# Has Anyone Directly Compared "Bombay Sapphire" to "regular" Bombay?



## somethingsilly (Feb 26, 2007)

Locally, the old standard - the regular, clear Bombay - has become somewhat harder to get hold of than the sapphire variety, which, when it is offered alongside the regular, seems to sell for a few dollars more per bottle.

Has anyone compared the taste, aroma and mouth-feel of the two? What differentiates the one from the other - beyond the obvious added color?

Thank you.


----------



## rip (Jul 13, 2005)

To my taste, Sapphire is a bit more aromatic than straight Bombay, with a slightly fuller taste. I like it better for martinis m(the only way I drink gin), and on theginguy.com, it won several blind taste tests hands down against all the major gins. Of course, the only taste test worth noting is your own.


----------



## eyedoc2180 (Nov 19, 2006)

rip said:


> To my taste, Sapphire is a bit more aromatic than straight Bombay, with a slightly fuller taste. I like it better for martinis m(the only way I drink gin), and on theginguy.com, it won several blind taste tests hands down against all the major gins. Of course, the only taste test worth noting is your own.


More aromatic, I agree, and smoother, I assert. The regular Bombay gin is nothing special to this palate, and I actually prefer Beefeater or Tangueray in that price range. Though I usually do martinis on the rocks, a Sapphire straight from the freezer into a frosted glass, with olive and twist, sans vermouth, is a little slice of heaven. Cheers, and Happy Thanksgiving! Bill


----------



## rip (Jul 13, 2005)

eyedoc2180 said:


> More aromatic, I agree, and smoother, I assert. The regular Bombay gin is nothing special to this palate, and I actually prefer Beefeater or Tangueray in that price range. Though I usually do martinis on the rocks, a Sapphire straight from the freezer into a frosted glass, with olive and twist, sans vermouth, is a little slice of heaven. Cheers, and Happy Thanksgiving! Bill


However, freeze-chilling Sapphire (or any gin) totally kills the aromatic qualities. That may be your reason for doing it, but I don't really understand using Sapphire. This is the reason for stirring, not shaking, a gin martini (to us martini drinkers that's a redundant description, of course); you don't want to get the gin that cold. With vodka, it doesn't matter. If you want to try a real martini (a matter of taste, of course), use Sapphire 4x1 with vermouth and a couple of drops of _orange_ bitters (devilishly hard to find, but worth the chase), stir gently with ice, drink straight up with a twist.


----------



## eyedoc2180 (Nov 19, 2006)

rip said:


> However, freeze-chilling Sapphire (or any gin) totally kills the aromatic qualities. That may be your reason for doing it, but I don't really understand using Sapphire. This is the reason for stirring, not shaking, a gin martini (to us martini drinkers that's a redundant description, of course); you don't want to get the gin that cold. With vodka, it doesn't matter. If you want to try a real martini (a matter of taste, of course), use Sapphire 4x1 with vermouth and a couple of drops of _orange_ bitters (devilishly hard to find, but worth the chase), stir gently with ice, drink straight up with a twist.

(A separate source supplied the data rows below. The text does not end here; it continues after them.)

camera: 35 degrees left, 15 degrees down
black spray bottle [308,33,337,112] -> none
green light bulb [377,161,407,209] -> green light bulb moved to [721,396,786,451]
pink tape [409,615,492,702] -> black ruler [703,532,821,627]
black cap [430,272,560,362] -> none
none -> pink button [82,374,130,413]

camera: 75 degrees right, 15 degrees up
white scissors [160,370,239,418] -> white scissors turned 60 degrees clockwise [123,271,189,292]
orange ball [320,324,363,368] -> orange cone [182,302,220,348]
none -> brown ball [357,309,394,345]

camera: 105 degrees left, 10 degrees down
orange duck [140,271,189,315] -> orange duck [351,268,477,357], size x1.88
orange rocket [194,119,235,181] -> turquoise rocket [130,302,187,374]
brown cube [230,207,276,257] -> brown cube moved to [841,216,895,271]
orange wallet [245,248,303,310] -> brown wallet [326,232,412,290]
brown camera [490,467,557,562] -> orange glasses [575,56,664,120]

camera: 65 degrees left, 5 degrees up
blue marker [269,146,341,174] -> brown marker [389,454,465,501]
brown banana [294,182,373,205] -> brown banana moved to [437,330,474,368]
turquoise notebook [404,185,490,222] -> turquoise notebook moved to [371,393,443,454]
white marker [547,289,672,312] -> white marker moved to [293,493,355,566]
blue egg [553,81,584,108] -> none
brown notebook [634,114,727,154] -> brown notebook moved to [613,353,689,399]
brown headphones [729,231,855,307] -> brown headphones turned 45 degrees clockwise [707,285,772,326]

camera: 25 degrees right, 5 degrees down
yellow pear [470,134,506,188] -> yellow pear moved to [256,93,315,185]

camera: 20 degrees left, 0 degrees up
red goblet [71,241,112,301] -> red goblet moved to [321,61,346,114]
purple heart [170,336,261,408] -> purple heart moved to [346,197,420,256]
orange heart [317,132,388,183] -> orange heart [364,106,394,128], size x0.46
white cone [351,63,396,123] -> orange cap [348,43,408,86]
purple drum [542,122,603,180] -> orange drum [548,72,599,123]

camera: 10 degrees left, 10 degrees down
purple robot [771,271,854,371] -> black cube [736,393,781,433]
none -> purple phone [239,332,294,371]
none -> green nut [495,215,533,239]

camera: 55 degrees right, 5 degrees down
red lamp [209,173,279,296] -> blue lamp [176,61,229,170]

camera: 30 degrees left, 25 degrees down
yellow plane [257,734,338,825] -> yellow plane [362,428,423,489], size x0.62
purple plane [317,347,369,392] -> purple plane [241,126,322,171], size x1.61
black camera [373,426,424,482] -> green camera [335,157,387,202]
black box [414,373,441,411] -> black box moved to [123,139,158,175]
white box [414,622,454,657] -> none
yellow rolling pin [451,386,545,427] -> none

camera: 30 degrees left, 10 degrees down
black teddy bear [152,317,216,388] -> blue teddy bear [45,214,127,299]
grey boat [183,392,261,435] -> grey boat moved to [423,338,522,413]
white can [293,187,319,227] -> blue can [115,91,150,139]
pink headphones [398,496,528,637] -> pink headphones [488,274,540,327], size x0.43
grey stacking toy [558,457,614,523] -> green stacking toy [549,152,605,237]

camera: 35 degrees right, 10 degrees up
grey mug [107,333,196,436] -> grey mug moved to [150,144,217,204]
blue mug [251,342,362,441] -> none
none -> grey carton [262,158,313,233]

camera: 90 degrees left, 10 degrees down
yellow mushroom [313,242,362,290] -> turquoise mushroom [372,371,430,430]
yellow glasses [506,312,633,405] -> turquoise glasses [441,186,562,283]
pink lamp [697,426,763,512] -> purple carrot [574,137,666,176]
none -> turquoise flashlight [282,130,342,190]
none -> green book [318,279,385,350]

You know, I think that you are probably right. I do like the esthetic quality of Sapphire at that temperature, but it may be the appeal of the toned-down aromatics as well. I would mostly prefer a good single malt scotch anyway.


----------



## rip (Jul 13, 2005)

eyedoc2180 said:


> You know, I think that you are probably right. I do like the esthetic quality of Sapphire at that temperature, but it may be the appeal of the toned-down aromatics as well. I would mostly prefer a good single malt scotch anyway.


That certainly calls for a different thread, and a drink!


----------



## eyedoc2180 (Nov 19, 2006)

rip said:


> That certainly calls for a different thread, and a drink!


Indeed! There have been some pretty good scotch threads in the past few months, though I am inclined to "imbibe" again! Any suggestions for a topic? Bill:devil:


----------



## Flashy (Mar 15, 2006)

Just as a note, there's no difference in color. Bombaby Sapphire's bottle is blue, but the spirit itself is clear.



somethingsilly said:


> Locally, the old standard - the regular, clear Bombay - has become somewhat harder to get hold of than the sapphire variety, which, when it is offered alongside the regular, seems to sell for a few dollars more per bottle.
> 
> Has anyone compared the taste, aroma and mouth-feel of the two? What differentiates the one from the other - beyond the obvious added color?
> 
> Thank you.


----------